On the other hand, Christ without Judaism likely was not the problem in Grecian Corinth that it was in Jerusalem. Paul could speak to the Jewish mystery prophet as the first fruits of a general resurrection that was as uncontestable as it was foreign and filled with intrigue. Scholars on Near East religions know that the attractiveness of Christianity was in large part due to the collapse of the Olympian gods, which resulted in the Roman world romancing foreign religions. Of course, this did not represent all peoples. For example, Paul’s greatest challenge in 1 Corinthians 15 section on death and resurrection is not convincing his audience of Jesus’ status, but of the physical preservation of the body with the soul. And scholars are well aware that this was a Greek concern.
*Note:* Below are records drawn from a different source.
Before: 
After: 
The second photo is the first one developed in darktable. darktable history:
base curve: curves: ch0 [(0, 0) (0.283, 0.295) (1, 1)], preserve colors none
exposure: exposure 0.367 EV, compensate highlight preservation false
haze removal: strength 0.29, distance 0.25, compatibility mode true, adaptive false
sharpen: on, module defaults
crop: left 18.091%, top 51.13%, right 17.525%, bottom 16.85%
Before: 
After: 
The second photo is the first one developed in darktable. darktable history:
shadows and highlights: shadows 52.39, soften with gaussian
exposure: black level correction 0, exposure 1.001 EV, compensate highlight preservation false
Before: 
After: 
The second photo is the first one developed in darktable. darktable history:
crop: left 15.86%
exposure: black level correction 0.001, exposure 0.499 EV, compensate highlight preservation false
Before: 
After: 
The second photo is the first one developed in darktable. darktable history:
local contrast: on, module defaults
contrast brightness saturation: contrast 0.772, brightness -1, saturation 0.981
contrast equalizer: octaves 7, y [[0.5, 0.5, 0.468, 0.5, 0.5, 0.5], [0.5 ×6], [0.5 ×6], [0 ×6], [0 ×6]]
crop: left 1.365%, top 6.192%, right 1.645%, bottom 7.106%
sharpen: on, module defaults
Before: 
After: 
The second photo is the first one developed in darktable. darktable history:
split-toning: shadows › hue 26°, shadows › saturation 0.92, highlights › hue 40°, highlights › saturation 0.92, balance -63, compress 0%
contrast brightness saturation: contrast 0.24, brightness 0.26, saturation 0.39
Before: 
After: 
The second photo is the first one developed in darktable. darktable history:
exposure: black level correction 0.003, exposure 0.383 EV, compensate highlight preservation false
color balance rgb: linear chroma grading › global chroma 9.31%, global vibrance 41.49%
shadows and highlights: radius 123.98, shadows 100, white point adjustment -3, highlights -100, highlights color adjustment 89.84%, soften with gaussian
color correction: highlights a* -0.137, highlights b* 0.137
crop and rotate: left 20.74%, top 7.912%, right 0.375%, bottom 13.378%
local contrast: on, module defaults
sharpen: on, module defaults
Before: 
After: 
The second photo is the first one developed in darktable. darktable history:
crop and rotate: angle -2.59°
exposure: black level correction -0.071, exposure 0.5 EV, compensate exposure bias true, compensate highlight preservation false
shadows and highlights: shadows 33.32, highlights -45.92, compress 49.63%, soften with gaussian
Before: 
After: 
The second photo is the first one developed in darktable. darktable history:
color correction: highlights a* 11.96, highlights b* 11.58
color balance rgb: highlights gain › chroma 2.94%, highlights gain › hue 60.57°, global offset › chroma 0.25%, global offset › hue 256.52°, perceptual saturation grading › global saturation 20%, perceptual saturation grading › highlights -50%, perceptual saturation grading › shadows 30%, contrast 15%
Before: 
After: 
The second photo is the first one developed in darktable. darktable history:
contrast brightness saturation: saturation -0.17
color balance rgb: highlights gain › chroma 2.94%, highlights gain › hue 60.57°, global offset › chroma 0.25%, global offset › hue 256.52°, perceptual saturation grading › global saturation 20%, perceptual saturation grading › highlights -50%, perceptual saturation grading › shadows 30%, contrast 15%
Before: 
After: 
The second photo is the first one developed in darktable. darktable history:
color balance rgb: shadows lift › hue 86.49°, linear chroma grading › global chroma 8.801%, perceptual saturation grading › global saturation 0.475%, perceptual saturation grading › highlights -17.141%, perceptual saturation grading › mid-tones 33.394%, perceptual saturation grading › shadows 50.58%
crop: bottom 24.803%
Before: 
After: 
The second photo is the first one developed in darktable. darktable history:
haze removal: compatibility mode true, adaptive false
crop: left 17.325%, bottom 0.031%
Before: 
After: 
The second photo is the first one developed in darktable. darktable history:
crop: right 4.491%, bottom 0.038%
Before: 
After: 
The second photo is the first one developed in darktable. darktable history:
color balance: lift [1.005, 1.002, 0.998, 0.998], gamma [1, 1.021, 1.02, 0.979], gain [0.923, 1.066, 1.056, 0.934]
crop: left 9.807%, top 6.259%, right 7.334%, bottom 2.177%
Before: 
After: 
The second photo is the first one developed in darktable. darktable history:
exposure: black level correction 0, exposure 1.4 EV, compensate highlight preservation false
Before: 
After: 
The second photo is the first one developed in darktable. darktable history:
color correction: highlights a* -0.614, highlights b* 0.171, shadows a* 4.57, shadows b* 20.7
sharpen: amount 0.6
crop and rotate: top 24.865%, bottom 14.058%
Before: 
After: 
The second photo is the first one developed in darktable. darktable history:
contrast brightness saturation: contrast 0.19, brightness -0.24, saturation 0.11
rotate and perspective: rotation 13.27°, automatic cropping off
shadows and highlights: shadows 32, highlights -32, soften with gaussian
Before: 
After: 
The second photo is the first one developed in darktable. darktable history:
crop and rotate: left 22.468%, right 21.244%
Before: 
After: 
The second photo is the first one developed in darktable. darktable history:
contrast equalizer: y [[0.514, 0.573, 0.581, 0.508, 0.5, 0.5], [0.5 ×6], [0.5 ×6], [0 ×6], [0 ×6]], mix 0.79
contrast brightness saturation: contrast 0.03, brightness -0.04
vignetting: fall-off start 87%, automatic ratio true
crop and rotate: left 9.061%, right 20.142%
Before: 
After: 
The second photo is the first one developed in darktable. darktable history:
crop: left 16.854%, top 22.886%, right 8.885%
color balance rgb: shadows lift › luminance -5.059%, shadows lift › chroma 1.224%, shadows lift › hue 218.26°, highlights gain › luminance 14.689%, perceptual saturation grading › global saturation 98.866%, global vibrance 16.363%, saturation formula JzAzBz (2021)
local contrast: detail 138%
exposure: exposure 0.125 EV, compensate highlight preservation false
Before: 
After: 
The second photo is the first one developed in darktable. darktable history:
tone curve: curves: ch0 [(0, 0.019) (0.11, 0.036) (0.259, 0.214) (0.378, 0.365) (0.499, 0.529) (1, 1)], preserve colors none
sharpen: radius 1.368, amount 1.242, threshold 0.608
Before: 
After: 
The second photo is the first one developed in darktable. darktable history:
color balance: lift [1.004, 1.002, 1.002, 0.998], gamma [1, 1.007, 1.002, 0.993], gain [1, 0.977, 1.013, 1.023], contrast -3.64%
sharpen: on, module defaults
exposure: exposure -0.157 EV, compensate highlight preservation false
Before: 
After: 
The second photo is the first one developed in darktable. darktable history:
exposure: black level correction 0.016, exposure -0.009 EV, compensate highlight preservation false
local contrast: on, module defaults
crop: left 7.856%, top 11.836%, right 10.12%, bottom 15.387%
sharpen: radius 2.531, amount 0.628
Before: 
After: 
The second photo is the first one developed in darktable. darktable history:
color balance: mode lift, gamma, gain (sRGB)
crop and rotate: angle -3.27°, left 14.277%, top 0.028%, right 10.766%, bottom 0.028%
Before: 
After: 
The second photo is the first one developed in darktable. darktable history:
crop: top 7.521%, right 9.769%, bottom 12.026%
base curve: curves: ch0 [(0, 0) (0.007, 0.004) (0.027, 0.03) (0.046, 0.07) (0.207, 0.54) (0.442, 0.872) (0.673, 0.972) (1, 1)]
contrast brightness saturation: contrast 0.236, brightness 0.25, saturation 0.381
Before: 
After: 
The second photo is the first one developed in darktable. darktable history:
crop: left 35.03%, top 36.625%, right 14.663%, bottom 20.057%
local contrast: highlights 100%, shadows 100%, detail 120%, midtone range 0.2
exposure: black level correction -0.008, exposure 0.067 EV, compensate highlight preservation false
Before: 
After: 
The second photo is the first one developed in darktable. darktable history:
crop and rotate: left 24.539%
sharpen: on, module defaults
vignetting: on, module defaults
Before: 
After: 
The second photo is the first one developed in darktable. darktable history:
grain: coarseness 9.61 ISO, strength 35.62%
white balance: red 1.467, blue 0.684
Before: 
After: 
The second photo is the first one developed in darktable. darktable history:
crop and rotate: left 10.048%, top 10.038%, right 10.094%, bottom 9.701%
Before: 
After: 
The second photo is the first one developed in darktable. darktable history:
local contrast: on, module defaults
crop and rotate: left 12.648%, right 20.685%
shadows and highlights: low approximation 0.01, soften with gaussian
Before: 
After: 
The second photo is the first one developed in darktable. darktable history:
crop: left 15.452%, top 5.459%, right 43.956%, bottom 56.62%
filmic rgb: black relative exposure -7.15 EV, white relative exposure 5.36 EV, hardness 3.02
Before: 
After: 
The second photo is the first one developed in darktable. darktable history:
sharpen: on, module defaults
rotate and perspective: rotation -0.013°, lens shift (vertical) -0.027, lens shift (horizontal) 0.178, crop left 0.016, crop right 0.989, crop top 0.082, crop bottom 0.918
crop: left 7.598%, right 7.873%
Now of course, one might attempt to save Matthew and argue that it took Jesus’ dying for these other ones to raise, and for that reason Jesus is the first fruits. But this is only possible if we somehow combine death and resurrection into one event, a popular tactic among Germany systematic theologians of the past century like Rudolf Bultmann, but hardly satisfying here. To this, I say with Barthian resolve: Nein! Death is not resurrection unless something occurs in between. Paul’s agricultural imagery confirms this. And at least for Matthew, the “something” that is needed occurs first in the righteous dead in Jerusalem. Jesus has not entirely replaced the traditional forbearers like Moses or Abraham, he is a part of that elite order.
But if he is of the same station as Moses or Abraham, what do we make of his godhead? Another topic, and perhaps another time.
In closing, I think what we have here are two theologies of the general resurrection in the Bible that do not fit. This shouldn’t be surprising, especially since the doctrine of general resurrection itself first crops up in those years and was most likely still being worked out.